WHAT YOU WILL DO: Copy out every line of the records where the string "Left" occurs.

'''

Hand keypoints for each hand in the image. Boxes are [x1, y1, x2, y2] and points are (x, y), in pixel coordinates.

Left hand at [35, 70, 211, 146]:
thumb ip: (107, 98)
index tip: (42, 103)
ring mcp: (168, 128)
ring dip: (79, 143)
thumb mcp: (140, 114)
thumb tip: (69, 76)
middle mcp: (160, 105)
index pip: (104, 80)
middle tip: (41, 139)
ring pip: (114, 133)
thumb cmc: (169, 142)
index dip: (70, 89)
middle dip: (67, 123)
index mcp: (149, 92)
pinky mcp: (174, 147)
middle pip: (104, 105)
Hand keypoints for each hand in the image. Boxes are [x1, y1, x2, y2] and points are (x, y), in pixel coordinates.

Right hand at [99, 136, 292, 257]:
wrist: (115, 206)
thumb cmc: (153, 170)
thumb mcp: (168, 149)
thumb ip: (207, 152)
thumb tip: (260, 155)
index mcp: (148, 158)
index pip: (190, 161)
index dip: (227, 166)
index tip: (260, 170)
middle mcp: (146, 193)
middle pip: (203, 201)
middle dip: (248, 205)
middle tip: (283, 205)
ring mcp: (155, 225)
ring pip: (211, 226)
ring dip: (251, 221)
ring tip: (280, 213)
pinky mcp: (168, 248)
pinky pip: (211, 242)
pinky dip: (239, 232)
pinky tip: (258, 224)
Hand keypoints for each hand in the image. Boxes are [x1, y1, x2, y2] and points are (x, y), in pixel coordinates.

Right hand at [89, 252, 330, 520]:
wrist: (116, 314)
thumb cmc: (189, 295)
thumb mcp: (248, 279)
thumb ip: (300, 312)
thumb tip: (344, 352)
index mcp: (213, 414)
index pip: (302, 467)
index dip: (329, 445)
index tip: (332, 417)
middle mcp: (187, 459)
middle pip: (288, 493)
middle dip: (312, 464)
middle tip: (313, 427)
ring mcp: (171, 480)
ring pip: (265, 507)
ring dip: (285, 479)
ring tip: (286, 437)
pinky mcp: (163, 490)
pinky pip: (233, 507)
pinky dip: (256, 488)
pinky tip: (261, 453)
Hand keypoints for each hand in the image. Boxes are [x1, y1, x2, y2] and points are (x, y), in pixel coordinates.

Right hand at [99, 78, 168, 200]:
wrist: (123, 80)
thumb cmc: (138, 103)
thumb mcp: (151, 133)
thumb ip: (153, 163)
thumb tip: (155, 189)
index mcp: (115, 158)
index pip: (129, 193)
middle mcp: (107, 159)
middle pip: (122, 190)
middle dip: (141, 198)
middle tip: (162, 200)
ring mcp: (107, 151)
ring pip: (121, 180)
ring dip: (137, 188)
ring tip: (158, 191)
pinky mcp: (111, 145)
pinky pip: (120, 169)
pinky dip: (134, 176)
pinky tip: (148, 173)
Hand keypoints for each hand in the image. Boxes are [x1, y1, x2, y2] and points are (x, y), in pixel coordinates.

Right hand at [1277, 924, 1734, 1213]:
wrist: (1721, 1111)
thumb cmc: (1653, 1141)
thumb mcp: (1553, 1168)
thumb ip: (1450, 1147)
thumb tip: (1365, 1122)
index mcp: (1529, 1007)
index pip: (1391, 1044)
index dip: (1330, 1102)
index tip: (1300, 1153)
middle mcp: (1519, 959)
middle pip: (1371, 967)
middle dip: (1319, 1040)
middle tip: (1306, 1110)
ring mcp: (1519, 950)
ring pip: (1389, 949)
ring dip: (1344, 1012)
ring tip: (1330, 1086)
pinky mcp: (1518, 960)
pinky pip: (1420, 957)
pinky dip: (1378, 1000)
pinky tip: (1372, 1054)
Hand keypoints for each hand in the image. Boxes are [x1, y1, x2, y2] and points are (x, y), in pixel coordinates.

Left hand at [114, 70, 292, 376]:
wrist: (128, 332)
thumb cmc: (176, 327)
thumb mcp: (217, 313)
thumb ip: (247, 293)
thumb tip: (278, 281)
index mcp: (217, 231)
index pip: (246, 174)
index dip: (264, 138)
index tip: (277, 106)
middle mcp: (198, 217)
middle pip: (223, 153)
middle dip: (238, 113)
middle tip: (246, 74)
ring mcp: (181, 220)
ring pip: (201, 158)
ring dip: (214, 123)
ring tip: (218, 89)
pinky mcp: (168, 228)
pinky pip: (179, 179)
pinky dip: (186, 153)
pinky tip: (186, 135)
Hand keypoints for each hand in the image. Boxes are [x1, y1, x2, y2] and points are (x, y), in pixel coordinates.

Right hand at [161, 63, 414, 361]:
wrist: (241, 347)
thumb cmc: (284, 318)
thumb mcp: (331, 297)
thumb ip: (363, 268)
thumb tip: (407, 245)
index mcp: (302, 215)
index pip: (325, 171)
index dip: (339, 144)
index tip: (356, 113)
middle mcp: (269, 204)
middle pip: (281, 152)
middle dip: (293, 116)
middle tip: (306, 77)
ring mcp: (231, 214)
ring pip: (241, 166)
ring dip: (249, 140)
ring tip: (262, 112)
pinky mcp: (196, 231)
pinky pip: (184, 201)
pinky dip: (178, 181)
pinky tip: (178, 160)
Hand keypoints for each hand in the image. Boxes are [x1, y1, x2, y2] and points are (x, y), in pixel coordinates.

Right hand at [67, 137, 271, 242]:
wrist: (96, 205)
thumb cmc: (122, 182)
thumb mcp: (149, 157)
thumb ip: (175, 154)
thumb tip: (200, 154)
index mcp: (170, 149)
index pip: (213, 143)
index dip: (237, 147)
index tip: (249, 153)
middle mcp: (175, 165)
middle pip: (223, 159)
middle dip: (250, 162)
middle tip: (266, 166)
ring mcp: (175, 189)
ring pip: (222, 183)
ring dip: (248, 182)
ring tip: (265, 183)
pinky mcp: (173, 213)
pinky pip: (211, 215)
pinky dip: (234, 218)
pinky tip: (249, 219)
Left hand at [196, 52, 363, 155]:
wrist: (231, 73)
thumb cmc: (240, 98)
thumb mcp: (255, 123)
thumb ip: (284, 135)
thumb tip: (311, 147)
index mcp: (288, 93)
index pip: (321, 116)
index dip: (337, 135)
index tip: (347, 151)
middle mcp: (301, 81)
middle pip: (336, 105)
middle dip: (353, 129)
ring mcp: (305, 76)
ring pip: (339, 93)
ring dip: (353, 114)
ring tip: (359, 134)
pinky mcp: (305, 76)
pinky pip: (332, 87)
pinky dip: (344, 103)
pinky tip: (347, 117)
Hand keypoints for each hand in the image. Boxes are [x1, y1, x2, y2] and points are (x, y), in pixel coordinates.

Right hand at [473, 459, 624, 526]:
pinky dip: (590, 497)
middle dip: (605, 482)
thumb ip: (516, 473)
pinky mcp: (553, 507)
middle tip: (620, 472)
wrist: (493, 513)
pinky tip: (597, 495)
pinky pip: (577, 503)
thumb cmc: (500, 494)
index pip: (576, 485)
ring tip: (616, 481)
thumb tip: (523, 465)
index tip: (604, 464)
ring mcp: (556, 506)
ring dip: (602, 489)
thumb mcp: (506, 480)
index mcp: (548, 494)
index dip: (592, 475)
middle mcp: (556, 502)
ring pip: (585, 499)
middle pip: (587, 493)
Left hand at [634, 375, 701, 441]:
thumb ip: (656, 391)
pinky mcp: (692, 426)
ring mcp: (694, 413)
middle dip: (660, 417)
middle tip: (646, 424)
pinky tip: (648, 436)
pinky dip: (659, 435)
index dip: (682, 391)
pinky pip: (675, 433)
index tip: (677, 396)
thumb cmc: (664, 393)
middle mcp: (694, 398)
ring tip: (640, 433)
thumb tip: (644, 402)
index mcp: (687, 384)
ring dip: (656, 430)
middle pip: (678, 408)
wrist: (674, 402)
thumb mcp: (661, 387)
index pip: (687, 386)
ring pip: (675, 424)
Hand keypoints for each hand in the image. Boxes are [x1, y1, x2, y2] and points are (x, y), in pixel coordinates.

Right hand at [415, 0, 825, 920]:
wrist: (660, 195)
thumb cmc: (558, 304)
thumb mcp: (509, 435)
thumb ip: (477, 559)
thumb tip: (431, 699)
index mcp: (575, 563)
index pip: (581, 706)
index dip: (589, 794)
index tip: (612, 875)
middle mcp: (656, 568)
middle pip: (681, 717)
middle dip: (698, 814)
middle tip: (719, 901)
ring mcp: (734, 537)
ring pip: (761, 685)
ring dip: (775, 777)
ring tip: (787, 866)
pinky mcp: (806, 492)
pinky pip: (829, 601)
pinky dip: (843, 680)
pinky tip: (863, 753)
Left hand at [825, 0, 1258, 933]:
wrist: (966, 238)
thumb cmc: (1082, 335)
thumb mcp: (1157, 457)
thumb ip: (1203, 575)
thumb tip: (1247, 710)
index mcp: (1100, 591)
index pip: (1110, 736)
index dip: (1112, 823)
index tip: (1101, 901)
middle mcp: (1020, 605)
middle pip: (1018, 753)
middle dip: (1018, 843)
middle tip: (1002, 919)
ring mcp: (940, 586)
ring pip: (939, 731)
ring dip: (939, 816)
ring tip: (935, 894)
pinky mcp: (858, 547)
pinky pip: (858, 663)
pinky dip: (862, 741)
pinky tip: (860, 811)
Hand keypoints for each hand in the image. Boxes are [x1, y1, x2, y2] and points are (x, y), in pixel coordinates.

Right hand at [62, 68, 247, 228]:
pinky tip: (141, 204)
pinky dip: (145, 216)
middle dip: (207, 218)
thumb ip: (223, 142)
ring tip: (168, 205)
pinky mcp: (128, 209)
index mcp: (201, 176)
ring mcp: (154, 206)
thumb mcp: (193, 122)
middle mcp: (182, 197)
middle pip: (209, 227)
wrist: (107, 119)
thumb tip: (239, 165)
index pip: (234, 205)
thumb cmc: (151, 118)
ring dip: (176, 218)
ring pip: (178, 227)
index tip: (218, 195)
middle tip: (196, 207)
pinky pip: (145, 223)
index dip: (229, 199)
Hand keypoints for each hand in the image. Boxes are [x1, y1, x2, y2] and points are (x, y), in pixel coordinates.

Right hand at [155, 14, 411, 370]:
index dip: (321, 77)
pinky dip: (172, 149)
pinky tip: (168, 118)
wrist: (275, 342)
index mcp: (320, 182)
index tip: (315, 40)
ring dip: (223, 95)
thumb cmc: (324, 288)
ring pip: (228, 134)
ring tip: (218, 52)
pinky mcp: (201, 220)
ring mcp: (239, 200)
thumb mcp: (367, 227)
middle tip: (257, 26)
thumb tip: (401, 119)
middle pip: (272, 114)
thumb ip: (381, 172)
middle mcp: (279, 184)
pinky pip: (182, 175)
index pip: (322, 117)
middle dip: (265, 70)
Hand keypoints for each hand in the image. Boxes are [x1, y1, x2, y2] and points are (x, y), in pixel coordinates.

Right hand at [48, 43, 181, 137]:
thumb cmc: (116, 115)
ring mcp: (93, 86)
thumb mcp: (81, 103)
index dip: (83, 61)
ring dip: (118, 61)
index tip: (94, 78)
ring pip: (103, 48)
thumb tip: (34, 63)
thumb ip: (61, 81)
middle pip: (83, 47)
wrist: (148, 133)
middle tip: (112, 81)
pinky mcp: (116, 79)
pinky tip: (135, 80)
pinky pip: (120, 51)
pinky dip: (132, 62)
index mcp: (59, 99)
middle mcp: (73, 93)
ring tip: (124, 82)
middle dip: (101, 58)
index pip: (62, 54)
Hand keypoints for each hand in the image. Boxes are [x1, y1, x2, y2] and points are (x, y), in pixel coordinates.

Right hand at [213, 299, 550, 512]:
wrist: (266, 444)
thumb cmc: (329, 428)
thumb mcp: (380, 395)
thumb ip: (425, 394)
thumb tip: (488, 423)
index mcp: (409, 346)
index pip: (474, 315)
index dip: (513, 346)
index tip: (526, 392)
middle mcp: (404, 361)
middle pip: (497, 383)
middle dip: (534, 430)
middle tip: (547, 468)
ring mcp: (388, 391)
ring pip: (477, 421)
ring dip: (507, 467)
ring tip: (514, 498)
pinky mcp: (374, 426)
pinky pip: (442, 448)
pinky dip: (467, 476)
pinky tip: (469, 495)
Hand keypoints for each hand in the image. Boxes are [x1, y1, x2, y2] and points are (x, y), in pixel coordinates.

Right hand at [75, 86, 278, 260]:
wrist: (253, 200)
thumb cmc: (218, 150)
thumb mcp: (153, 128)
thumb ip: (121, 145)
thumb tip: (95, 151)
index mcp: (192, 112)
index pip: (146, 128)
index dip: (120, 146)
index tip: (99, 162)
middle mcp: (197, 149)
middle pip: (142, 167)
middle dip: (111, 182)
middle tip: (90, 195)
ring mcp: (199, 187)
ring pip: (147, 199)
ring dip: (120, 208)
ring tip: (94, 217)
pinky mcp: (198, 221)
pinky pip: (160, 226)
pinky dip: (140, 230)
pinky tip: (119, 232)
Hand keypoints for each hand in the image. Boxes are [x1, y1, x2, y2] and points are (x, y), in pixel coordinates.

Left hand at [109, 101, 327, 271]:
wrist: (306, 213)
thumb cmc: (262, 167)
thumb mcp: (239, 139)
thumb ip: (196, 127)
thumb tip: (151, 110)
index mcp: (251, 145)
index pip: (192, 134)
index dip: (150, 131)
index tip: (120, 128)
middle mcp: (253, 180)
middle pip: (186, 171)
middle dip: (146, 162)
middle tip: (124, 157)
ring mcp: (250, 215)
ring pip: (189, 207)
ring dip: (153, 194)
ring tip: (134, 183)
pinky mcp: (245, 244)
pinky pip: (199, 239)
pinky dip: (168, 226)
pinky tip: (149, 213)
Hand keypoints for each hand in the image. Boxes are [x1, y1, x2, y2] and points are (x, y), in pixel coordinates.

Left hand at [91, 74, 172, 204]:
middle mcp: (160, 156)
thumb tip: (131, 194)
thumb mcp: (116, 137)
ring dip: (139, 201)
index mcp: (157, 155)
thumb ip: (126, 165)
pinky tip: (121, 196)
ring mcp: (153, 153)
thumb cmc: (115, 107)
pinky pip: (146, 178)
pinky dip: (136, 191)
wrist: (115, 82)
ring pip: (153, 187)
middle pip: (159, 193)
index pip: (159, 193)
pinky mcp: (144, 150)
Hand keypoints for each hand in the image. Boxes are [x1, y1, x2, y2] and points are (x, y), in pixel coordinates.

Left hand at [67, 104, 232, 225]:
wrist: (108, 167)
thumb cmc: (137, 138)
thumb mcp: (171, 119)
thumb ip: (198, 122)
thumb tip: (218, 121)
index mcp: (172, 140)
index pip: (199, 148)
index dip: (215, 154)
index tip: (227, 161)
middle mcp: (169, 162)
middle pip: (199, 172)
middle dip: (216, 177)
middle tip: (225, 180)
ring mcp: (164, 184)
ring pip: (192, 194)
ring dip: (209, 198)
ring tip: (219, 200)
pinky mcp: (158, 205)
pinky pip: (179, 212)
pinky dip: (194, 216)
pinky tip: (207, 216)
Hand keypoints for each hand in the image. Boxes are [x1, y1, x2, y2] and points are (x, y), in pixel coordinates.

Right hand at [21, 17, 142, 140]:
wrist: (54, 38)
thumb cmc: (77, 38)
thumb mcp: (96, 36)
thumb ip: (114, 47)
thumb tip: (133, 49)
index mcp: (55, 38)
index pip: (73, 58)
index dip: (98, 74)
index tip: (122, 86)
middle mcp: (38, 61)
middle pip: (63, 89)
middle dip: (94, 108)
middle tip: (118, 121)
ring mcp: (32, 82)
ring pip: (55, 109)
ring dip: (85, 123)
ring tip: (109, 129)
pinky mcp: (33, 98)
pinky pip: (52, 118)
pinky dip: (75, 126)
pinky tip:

'''

EXERCISE ANSWER:
Left hand at [35, 70, 211, 146]:
Left hand at [114, 70, 292, 376]:
Left hand at [196, 52, 363, 155]:
Left hand at [634, 375, 701, 441]:
Left hand at [825, 0, 1258, 933]:
Left hand at [109, 101, 327, 271]:
Left hand at [91, 74, 172, 204]:
Left hand at [67, 104, 232, 225]:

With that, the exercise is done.